WORK REQUEST: Please output the records below in full, exactly as given, but without the images.

────────────────

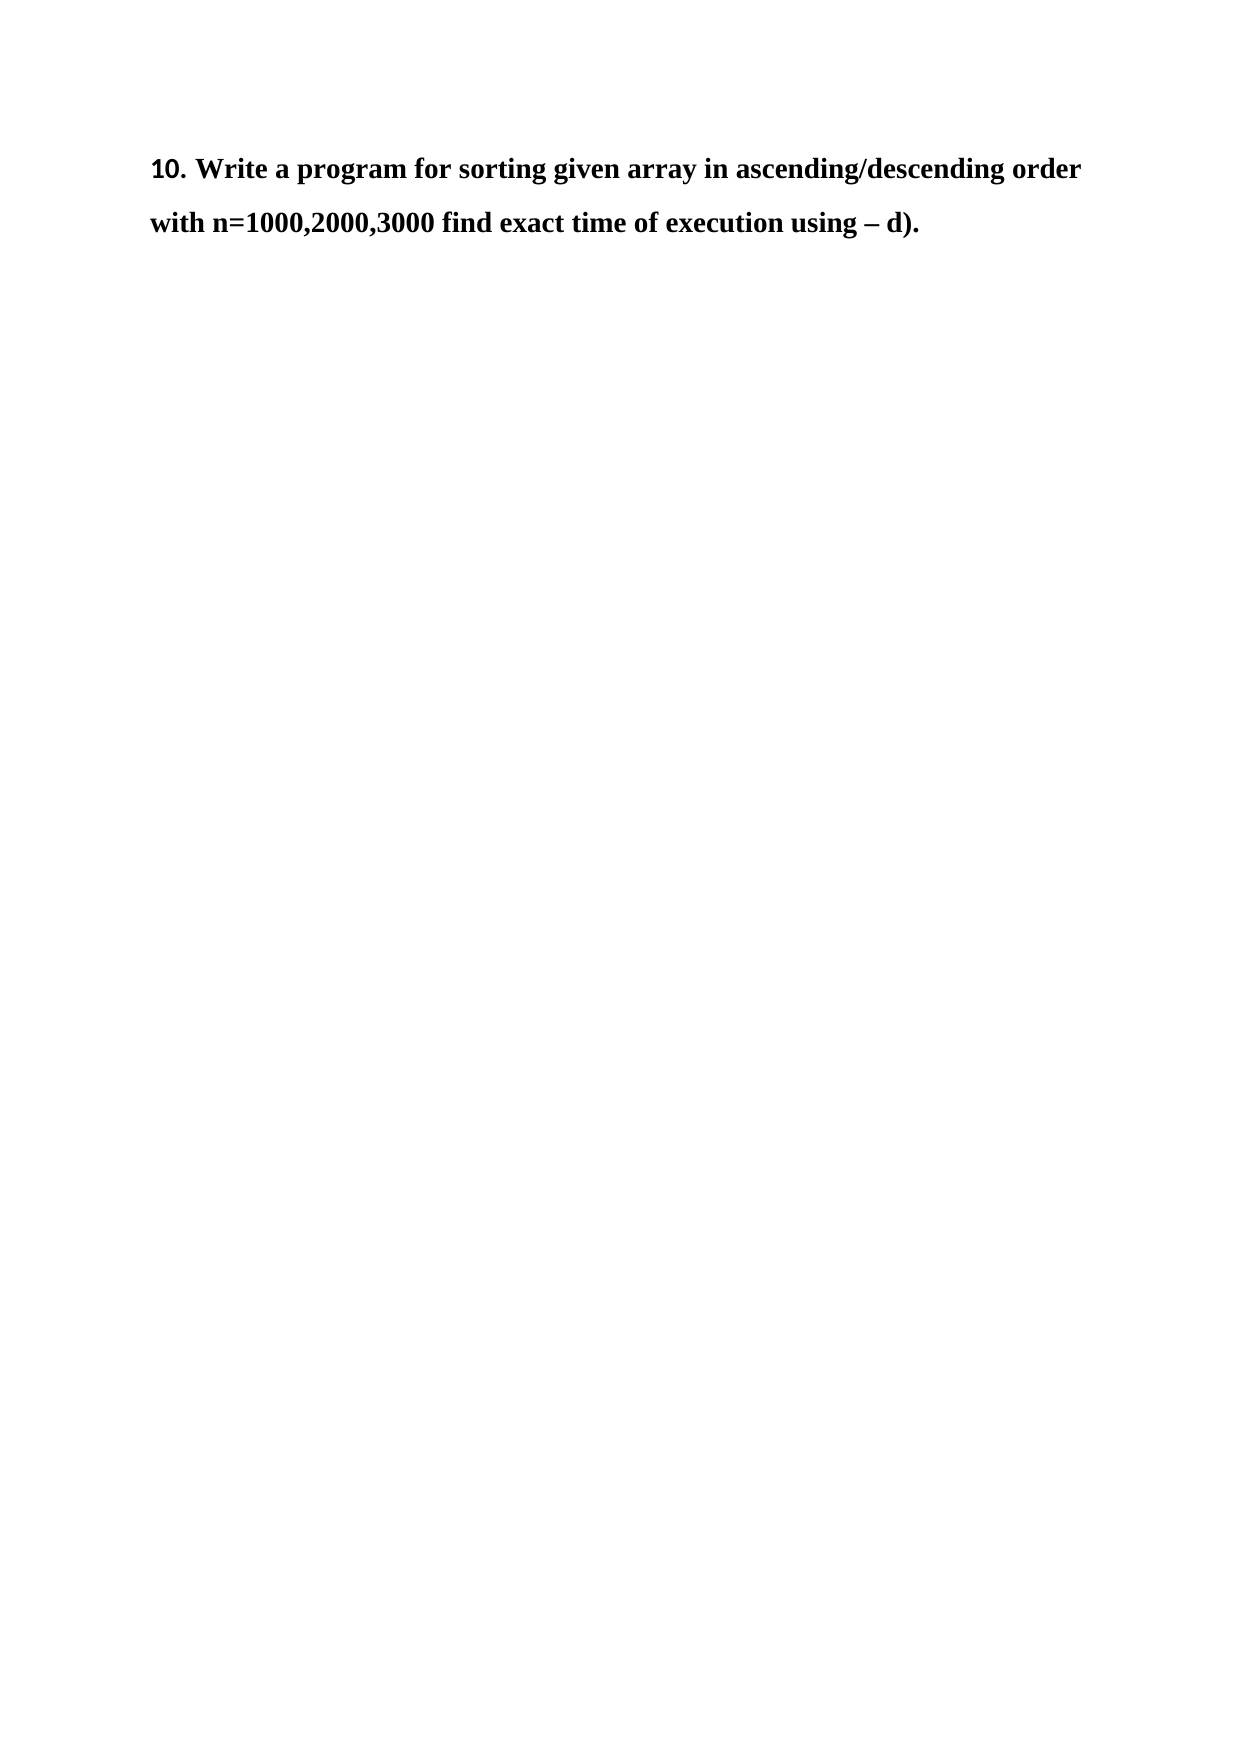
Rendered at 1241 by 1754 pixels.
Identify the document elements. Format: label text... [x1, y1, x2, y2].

text with n=1000,2000,3000 find exact time of execution using – d). [150, 205, 1090, 239]
text 10. Write a program for sorting given array in ascending/descending order [150, 150, 1090, 186]
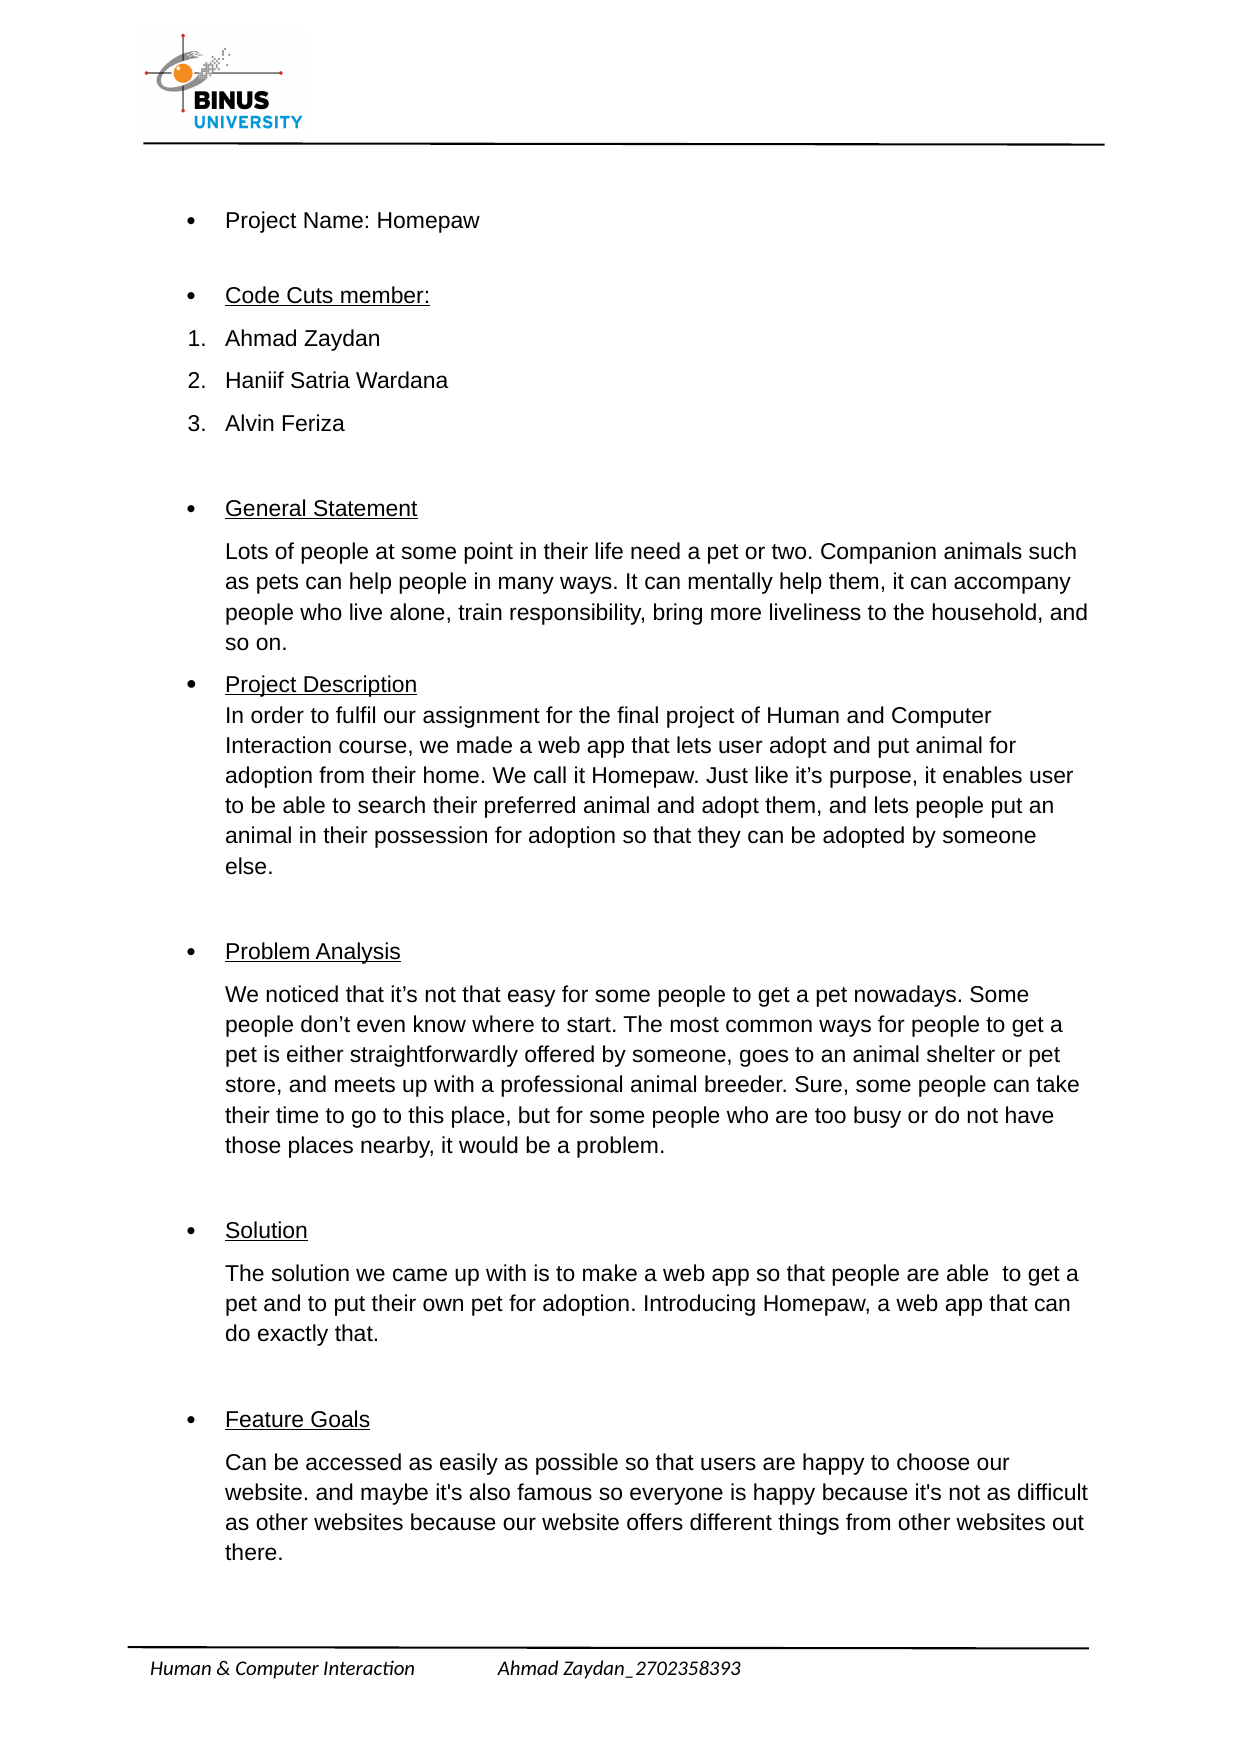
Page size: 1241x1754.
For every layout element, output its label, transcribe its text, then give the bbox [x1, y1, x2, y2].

────────────────

SOLUTION FOR THIS EXERCISE:
Rendered at 1241 by 1754 pixels.
Identify the document elements. Format: label text... [x1, y1, x2, y2].

text with n=1000,2000,3000 find exact time of execution using – d). [150, 205, 1090, 239]
text 10. Write a program for sorting given array in ascending/descending order [150, 150, 1090, 186]
Page size: 1241x1754.
For every layout element, output its label, transcribe its text, then give the bbox [x1, y1, x2, y2].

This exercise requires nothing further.